Il seraDans les suites tardives de l'intervention, environ 20% des patients présentent des séquelles fonctionnelles de la gastrectomie liées essentiellement à la réduction du volume et de la sécrétion gastrique et aux troubles de la vidange gastrique.
  • Le syndrome du petit estomac
    Il se manifeste par une sensation rapide de plénitude gastrique. Il est lié à la distension de la cavité gastrique résiduelle et son intensité est corrélée au volume du moignon gastrique restant. Son traitement repose sur le fractionnement des repas.
  • Le dumping syndrome
    Il survient dans environ 10% des cas. Il est lié au passage rapide du bol alimentaire hyperosmolaire dans le jéjunum, responsable d'un appel d'eau intraluminal entraînant une hypovolémie. Il survient dans la période postprandiale immédiate et associe une asthénie brutale, des lipothymies, une tachycardie, des palpitations alors que les signes digestifs sont au second plan (gêne épigastrique, parfois vomissements). Son traitement repose essentiellement sur des mesures diététiques (suppression des sucres d'absorption rapide, fractionnement des repas). Les formes sévères peuvent nécessiter un traitement médical dont l'efficacité est discutée : somatostatine, antisérotoninergiques.
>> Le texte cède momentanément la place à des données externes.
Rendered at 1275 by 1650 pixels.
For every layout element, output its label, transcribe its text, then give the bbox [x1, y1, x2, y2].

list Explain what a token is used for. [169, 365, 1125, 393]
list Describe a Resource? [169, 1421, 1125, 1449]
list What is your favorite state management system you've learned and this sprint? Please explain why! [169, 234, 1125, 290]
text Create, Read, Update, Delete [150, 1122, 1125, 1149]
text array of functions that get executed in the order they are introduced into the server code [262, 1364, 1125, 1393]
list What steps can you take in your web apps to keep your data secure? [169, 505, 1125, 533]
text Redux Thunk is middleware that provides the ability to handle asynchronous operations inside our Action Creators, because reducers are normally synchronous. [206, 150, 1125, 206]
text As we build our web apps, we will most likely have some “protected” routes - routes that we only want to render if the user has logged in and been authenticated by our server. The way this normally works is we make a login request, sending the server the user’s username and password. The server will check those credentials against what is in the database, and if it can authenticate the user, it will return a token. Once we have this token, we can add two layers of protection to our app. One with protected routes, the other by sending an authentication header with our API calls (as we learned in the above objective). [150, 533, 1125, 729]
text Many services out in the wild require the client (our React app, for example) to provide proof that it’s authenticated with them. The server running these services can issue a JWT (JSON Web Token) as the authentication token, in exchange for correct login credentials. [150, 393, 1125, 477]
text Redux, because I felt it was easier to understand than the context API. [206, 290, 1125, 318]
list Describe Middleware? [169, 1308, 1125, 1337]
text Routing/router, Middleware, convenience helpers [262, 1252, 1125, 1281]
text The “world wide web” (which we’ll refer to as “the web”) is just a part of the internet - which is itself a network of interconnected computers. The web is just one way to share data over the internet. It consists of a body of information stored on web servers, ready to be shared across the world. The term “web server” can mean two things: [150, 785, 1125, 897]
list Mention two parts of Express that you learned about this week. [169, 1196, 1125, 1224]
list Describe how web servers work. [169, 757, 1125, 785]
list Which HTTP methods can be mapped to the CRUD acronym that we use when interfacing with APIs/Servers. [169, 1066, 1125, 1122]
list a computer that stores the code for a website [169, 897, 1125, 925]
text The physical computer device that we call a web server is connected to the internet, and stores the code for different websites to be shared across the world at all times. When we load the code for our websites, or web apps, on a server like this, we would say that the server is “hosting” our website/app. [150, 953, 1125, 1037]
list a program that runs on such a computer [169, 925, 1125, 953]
  • Le syndrome postprandial tardif
    Il est lié à une hypoglycémie réactionnelle tardive. Son incidence est faible (1 à 10% des cas). Les manifestations cliniques peuvent comporter tous les aspects d'une hypoglycémie. Son traitement repose sur les mêmes règles diététiques que pour le dumping syndrome.
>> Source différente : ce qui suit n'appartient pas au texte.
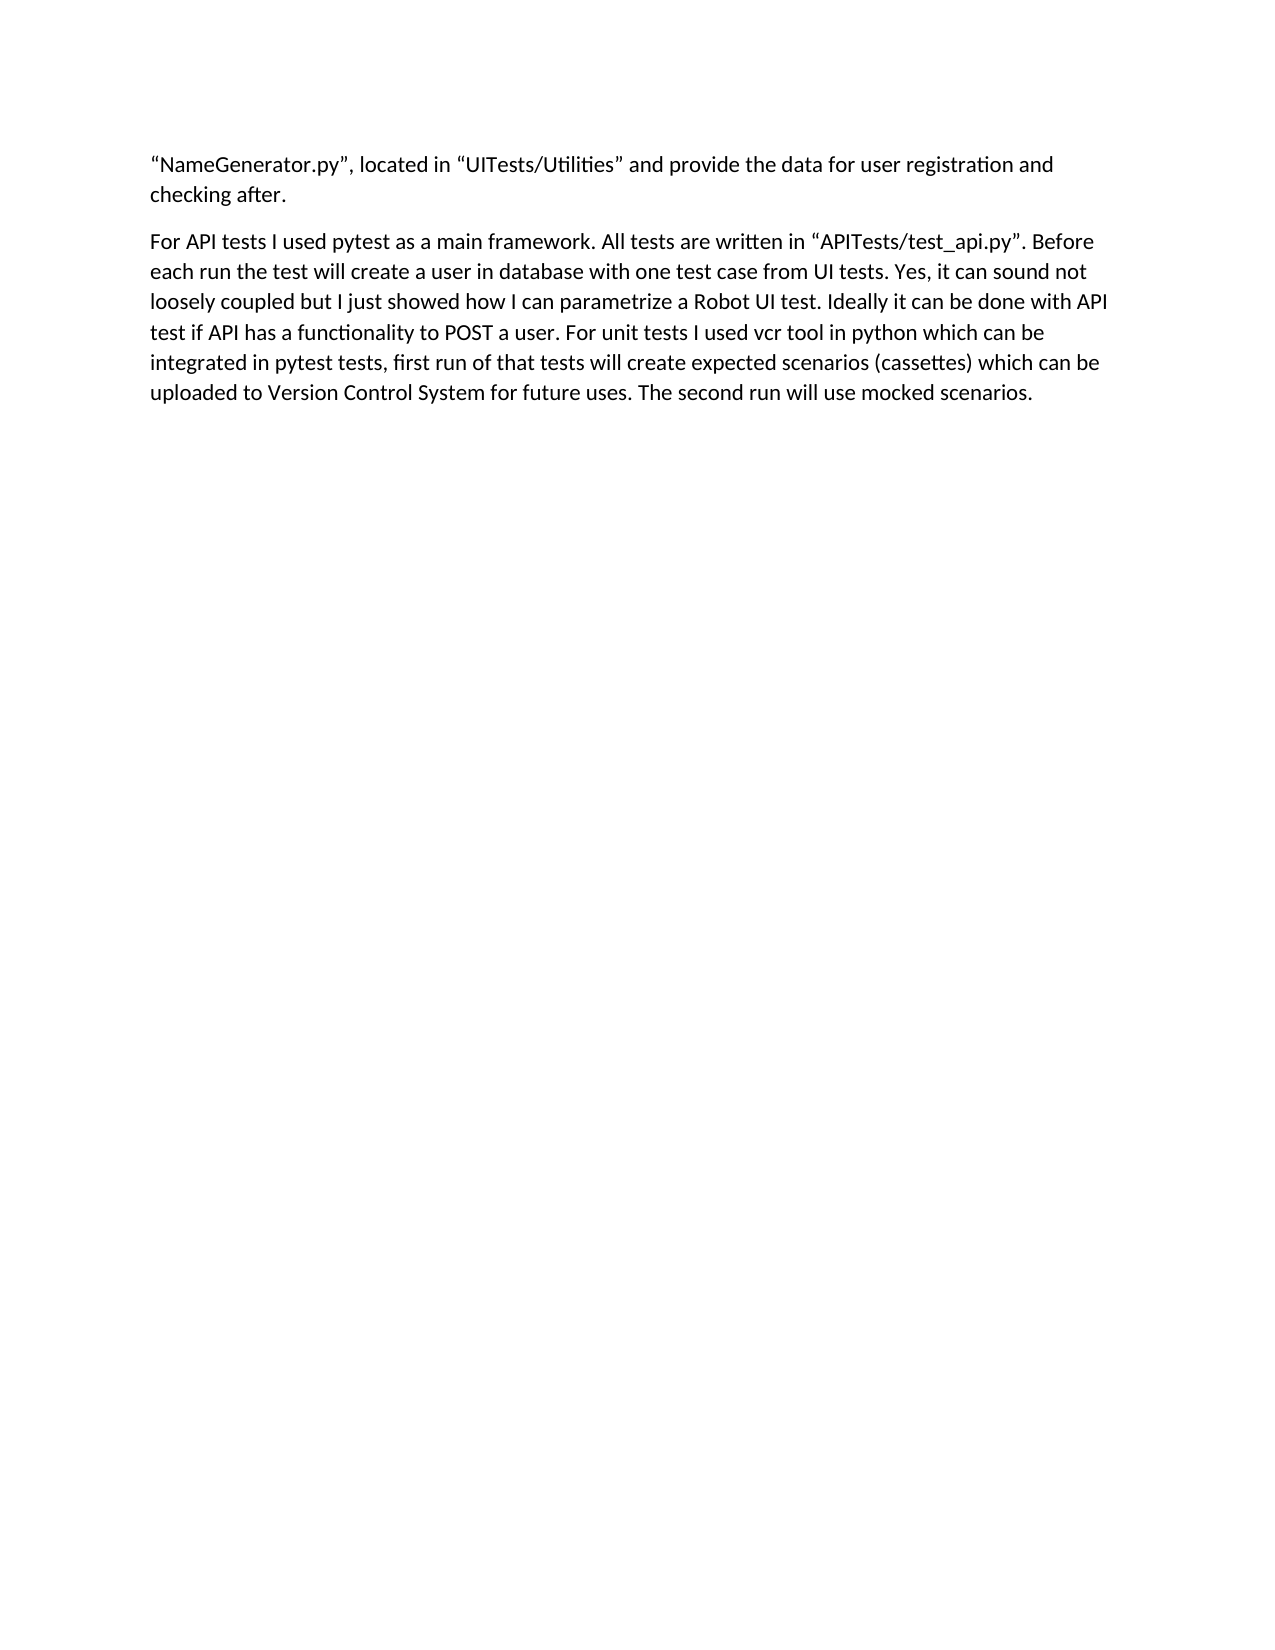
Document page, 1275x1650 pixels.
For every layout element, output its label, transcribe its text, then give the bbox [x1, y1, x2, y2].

text For API tests I used pytest as a main framework. All tests are written in “APITests/test_api.py”. Before each run the test will create a user in database with one test case from UI tests. Yes, it can sound not loosely coupled but I just showed how I can parametrize a Robot UI test. Ideally it can be done with API test if API has a functionality to POST a user. For unit tests I used vcr tool in python which can be integrated in pytest tests, first run of that tests will create expected scenarios (cassettes) which can be uploaded to Version Control System for future uses. The second run will use mocked scenarios. [150, 227, 1125, 406]
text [150, 150, 1125, 208]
  • Le syndrome de l'anse efférente
    Il ne s'observe qu'après gastrectomie partielle. Il est lié à l'accumulation des sécrétions bilio-pancréatiques dans l'anse afférente qui se distend. Il se manifeste par des douleurs postprandiales précoces localisées dans l'hypochondre droit puis quelques heures plus tard par des vomissements uniquement bilieux qui soulagent les douleurs. Le traitement des formes mineures repose sur les prokinétiques alors que les formes sévères peuvent nécessiter une modification du montage chirurgical.
  • La diarrhée
    C'est une complication fréquente des gastrectomies totales (environ 50% des cas) alors que sa prévalence est faible en cas de gastrectomie partielle (5% à 15% des cas). Elle est liée à l'accélération du transit par l'arrivée brutale dans le jéjunum de liquide hyperosmolaire et est favorisée par l'insuffisance pancréatique externe fonctionnelle (secondaire aux troubles de la vidange gastrique). Son traitement repose sur les ralentisseurs du transit.
  • Les ulcères anastomotiques
    Ils sont localisés sur l'anastomose gastro-jéjunale et surviennent dans 6 à 30% des cas. Leur prévention repose sur un traitement antisécrétoire à vie.
  • Retentissement sur l'état général
    L'amaigrissement est presque constant et important après gastrectomie totale (perte d'environ 25% du poids du corps chez 80% des patients). Il est moins marqué pour les gastrectomies partielles (perte de 10% du poids du corps chez 10% à 20% des patients). Il est lié à une diminution des apports alimentaires et à une malabsorption (hyposécrétion gastrique et insuffisance pancréatique fonctionnelle). Une anémie survient dans 30% à 50% des cas, 10 à 20 ans après les gastrectomies. Elle est liée à une carence d'apport en folates, à une malabsorption du fer et de la vitamine B12 (réduction de la sécrétion du facteur intrinsèque).
    Les troubles osseux sont rares, ils sont représentés par l'ostéomalacie et l'ostéoporose. Leur prévalence est faible et estimée à environ 10% des cas. Ils sont liés à un déficit d'apport en vitamine D et une malabsorption du calcium.